Systematic Review: Fragile X Syndrome Across the Lifespan with a Focus on Genetics, Neurodevelopmental, Behavioral and Psychiatric Associations
Round 1
Reviewer 1 Report
Comments and Suggestions for AuthorsThis article by Genovese and Butler comprehensively reviews current information on the genetic and clinical aspects of fragile X syndrome (FXS), including genotypes, systemic and neurodevelopmental features and treatments.

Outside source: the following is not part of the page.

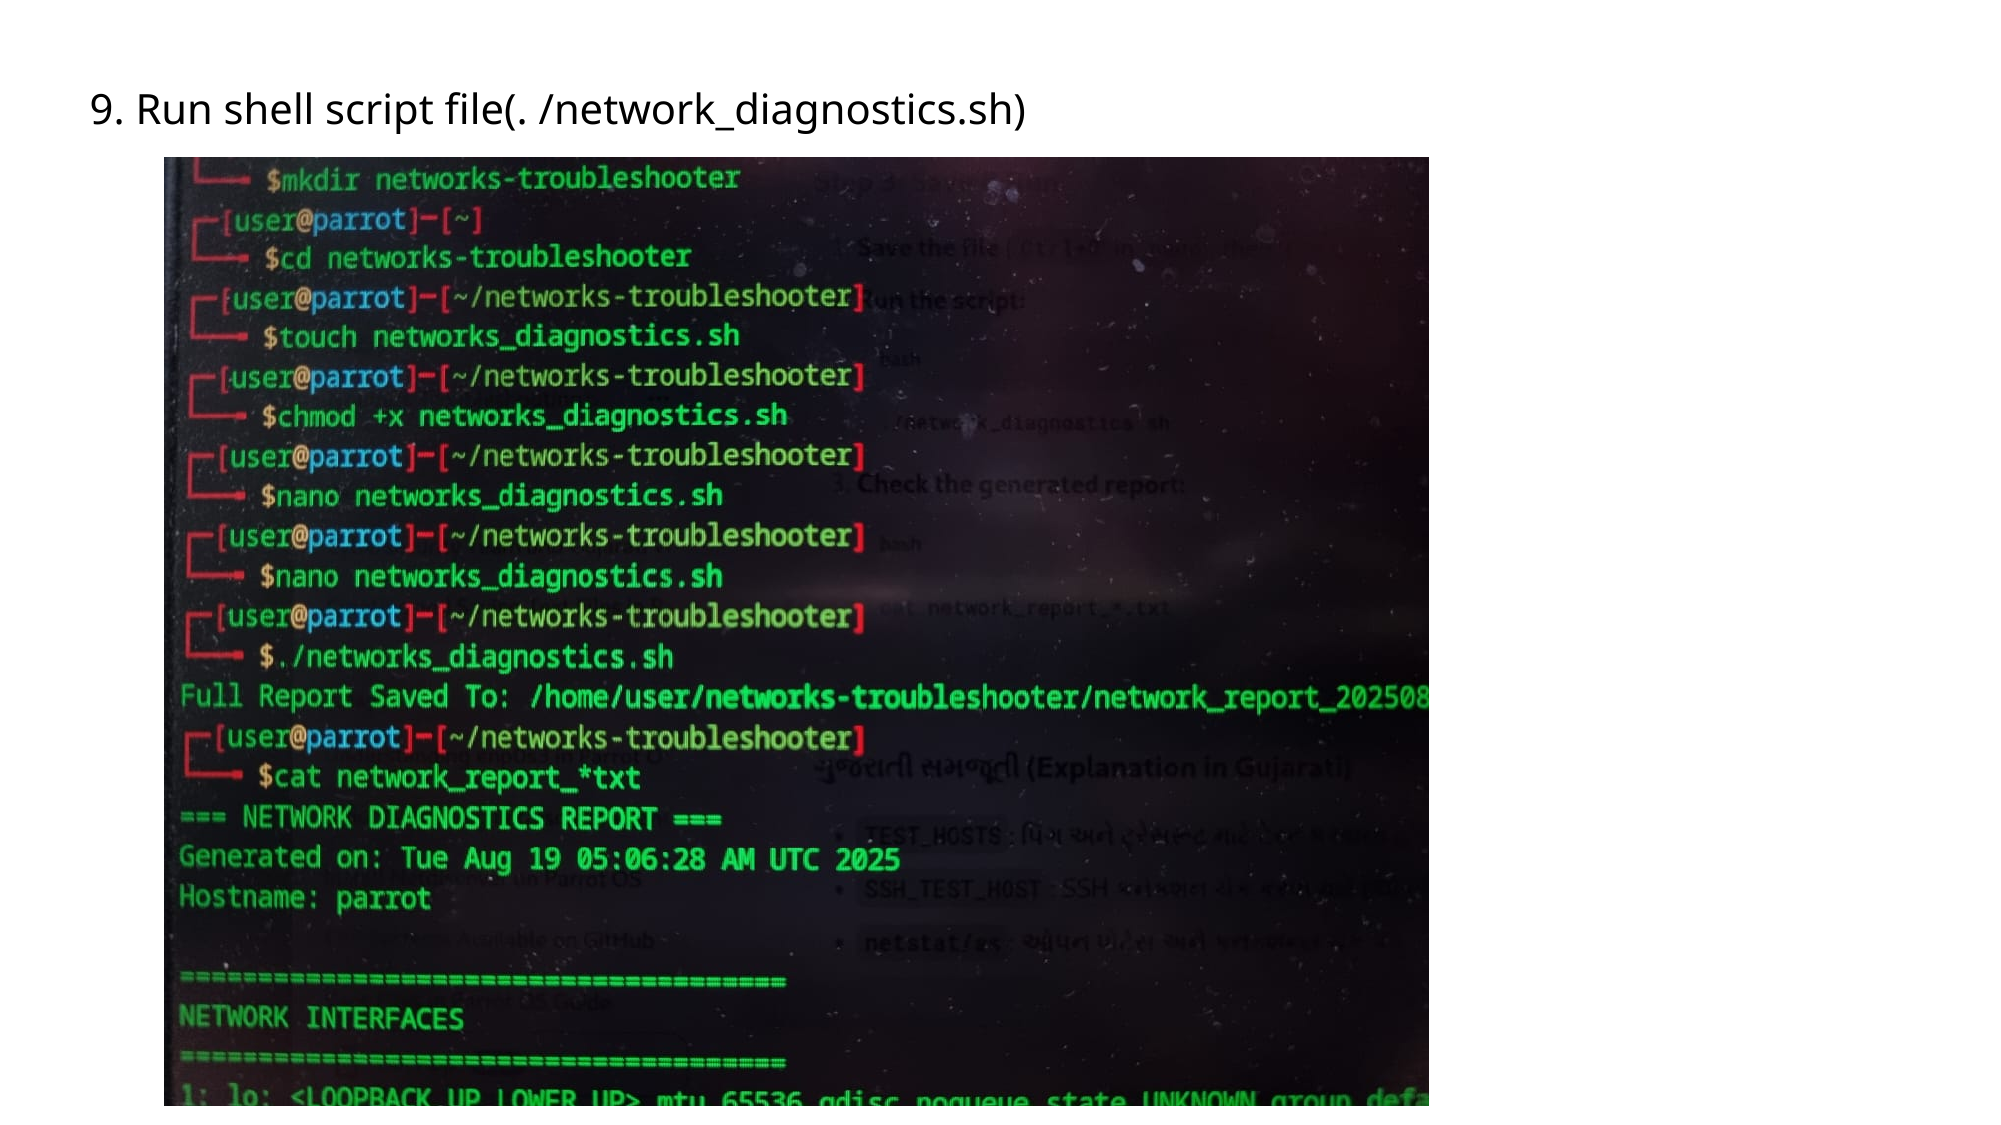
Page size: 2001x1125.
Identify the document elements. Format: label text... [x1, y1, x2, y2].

picture [164, 156, 1430, 1106]
list 9. Run shell script file(. /network_diagnostics.sh) [74, 75, 1800, 790]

This revies paper is clearly written, comprehensive and informative. However, the reviewer sees several issues, one major and the others minor:
1. Although both the genetic and clinical features are well described, the pathophysiologic link between them remains mostly unexplained. For example, what is the link between the protein-protein interaction (Section 2, Table 1 and Figure 1) and neural connectivity (Section 5)? Additional information about genotype-phenotype correlation and pathophysiology (anatomic, biochemical, physiologic and animal experimental findings) should be provided.
2. Early detection and diagnosis utilizing newborn screening … can improve outcomes for FXS patients (Lines 447-449): Is there any evidence for the usefulness of newborn screening for FXS?
3. There are many font errors: expansion of (Line 125), self-injurious behaviors (Line 286), is (Line 339), Ongoing (Line 373) and ZYN002 (Line 400).
4. There are several typographic errors: influences availability (comma missing, Line 23), H (Line 341), and have been been (Line 249).
Author Response
Comment 1: Although both the genetic and clinical features are well described, the pathophysiologic link between them remains mostly unexplained. For example, what is the link between the protein-protein interaction (Section 2, Table 1 and Figure 1) and neural connectivity (Section 5)? Additional information about genotype-phenotype correlation and pathophysiology (anatomic, biochemical, physiologic and animal experimental findings) should be provided.
Response: Agree. This information has been added.
Comment 2: Early detection and diagnosis utilizing newborn screening … can improve outcomes for FXS patients (Lines 447-449): Is there any evidence for the usefulness of newborn screening for FXS?
Response: Agree. This information has been added.
Comment 3: There are many font errors: expansion of (Line 125), self-injurious behaviors (Line 286), is (Line 339), Ongoing (Line 373) and ZYN002 (Line 400).
Response: Corrections made.
Comment 4: There are several typographic errors: influences availability (comma missing, Line 23), H (Line 341), and have been been (Line 249).
Response: Corrections made.
Reviewer 2 Report
Comments and Suggestions for AuthorsGenovese and Butler review the current state on the Fragile X Syndrome focusing on neurodevelopmental, behavioral and psychiatric features across the lifespan.
The manuscript includes no primary data but summarizes literature data addressing the points mentioned. This might be helpful to physicians and care keepers to get a first current overview as well as for patient families as an up date.
Besides from smaller formal points (below) the manuscript would benefit from a summarizing scheme or table including: symptoms, age of onset, frequency and intervention to help the reader through the 15 pages.
Minor points:
- Add OMIM and ORPHANET numbers for FXS, FXPOI and FXTAS.
- Line 94: The 2-6% frequency of ASD individuals who have FXS is this number in males or females or both? Be more clear, as this is highly penetrant in males and rare in females!
- Throughout the text use the abbreviation when first time was introduced e.g. FMRP and do not explain several times.
- Line 149: genes need to be written italic
- Table 1 in the current format is not readable.
- Make a comment if there is a correlation between repeat length and the clinical severeness of symptoms this is only explained for permutation carriers.
- Line 341: The sentence is not readable.
Author Response
Comment 1: Add OMIM and ORPHANET numbers for FXS, FXPOI and FXTAS.
Response: Agree. Done.
Comment 2: Line 94: The 2-6% frequency of ASD individuals who have FXS is this number in males or females or both? Be more clear, as this is highly penetrant in males and rare in females!
Response: Agree. Clarification added.
Comment 3: Throughout the text use the abbreviation when first time was introduced e.g. FMRP and do not explain several times.
Response: Agree. Edits made.
Comment 4: Line 149: genes need to be written italic.
Response: Agree. Done.
Comment 5: Table 1 in the current format is not readable.
Response: Correction made.
Comment 6: Make a comment if there is a correlation between repeat length and the clinical severeness of symptoms this is only explained for permutation carriers.
Response: Agree. Done.
Comment 7: Line 341: The sentence is not readable.
Response: Sentence has been clarified.